6. Conclusion and Future Prospects
Recent findings indicate that urinary AGT is increased in chronic GN patients, and treatment with RAS blockers suppresses urinary AGT. The efficacy of RAS blockade in reducing intrarenal RAS activity can be confirmed by measurement of urinary AGT in chronic GN patients. Although the relatively small sample size is a potential limitation, this study demonstrated a statistically significant relationship between urinary AGT and diastolic blood pressure, urinary albumin/protein levels, and occult blood in patients with chronic GN. We recognized that a larger multicenter, randomized control study is required to extend the clinical applicability of these observations. A prospective study to determine the relationship between the effect of RAS blockade on urinary AGT and urinary albumin/protein would be helpful in assessing the clinical significance of the decrease in urinary AGT associated with RAS blockade. These research projects will establish a novel diagnostic test to identify those chronic GN patients most likely to respond to a RAS blockade, which could provide useful information to allow a mechanistic rationale for a more educated selection of an optimized approach to treatment of chronic GN patients.

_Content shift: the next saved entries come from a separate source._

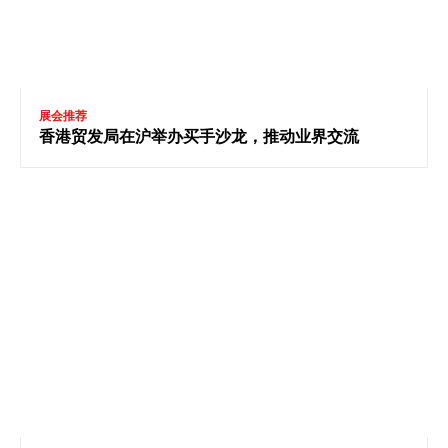
展会推荐
香港贸发局在沪举办买手沙龙，推动业界交流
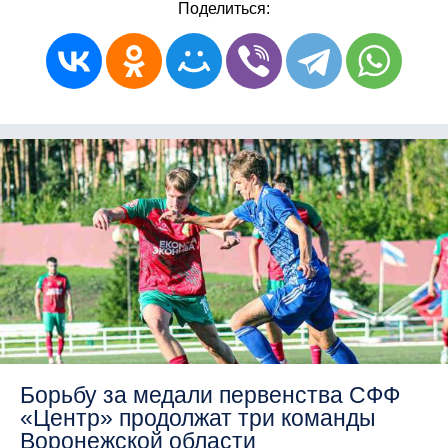
Поделиться:
Борьбу за медали первенства СФФ
«Центр» продолжат три команды
Воронежской области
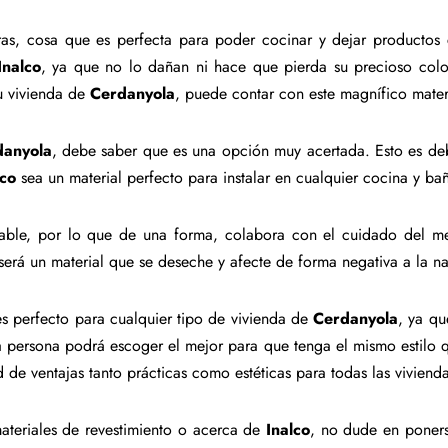
turas, cosa que es perfecta para poder cocinar y dejar productos 
Inalco
, ya que no lo dañan ni hace que pierda su precioso colo
su vivienda de
Cerdanyola
, puede contar con este magnífico mater
danyola
, debe saber que es una opción muy acertada. Esto es d
lco
sea un material perfecto para instalar en cualquier cocina y b
iclable, por lo que de una forma, colabora con el cuidado del
erá un material que se deseche y afecte de forma negativa a la na
s perfecto para cualquier tipo de vivienda de
Cerdanyola
, ya qu
a persona podrá escoger el mejor para que tenga el mismo estilo q
d de ventajas tanto prácticas como estéticas para todas las vivien
teriales de revestimiento o acerca de
Inalco
, no dude en poners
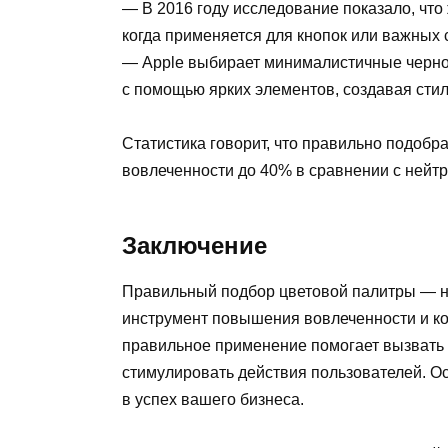
— В 2016 году исследование показало, что
когда применяется для кнопок или важных
— Apple выбирает минималистичные черно-
с помощью ярких элементов, создавая сти
Статистика говорит, что правильно подобр
вовлеченности до 40% в сравнении с ней
Заключение
Правильный подбор цветовой палитры — не 
инструмент повышения вовлеченности и кон
правильное применение помогает вызвать 
стимулировать действия пользователей. О
в успех вашего бизнеса.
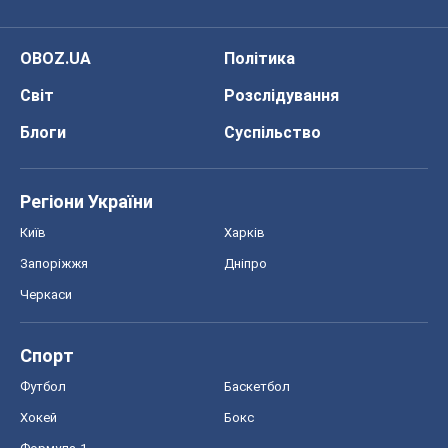
OBOZ.UA
Політика
Світ
Розслідування
Блоги
Суспільство
Регіони України
Київ
Харків
Запоріжжя
Дніпро
Черкаси
Спорт
Футбол
Баскетбол
Хокей
Бокс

Increased urinary AGT levels are also observed in patients with type 1 diabetes, and this increase precedes an increase in urinary albumin levels, suggesting that urinary AGT may function as an early marker of diabetic nephropathy. Randomized clinical trials have been projected to establish novel diagnostic tests to identify those patients most likely to respond to RAS blockade. These trials could provide information useful to developing a mechanistic rationale for improved selection of optimized treatments in patients with chronic GN or type 1 diabetes in childhood.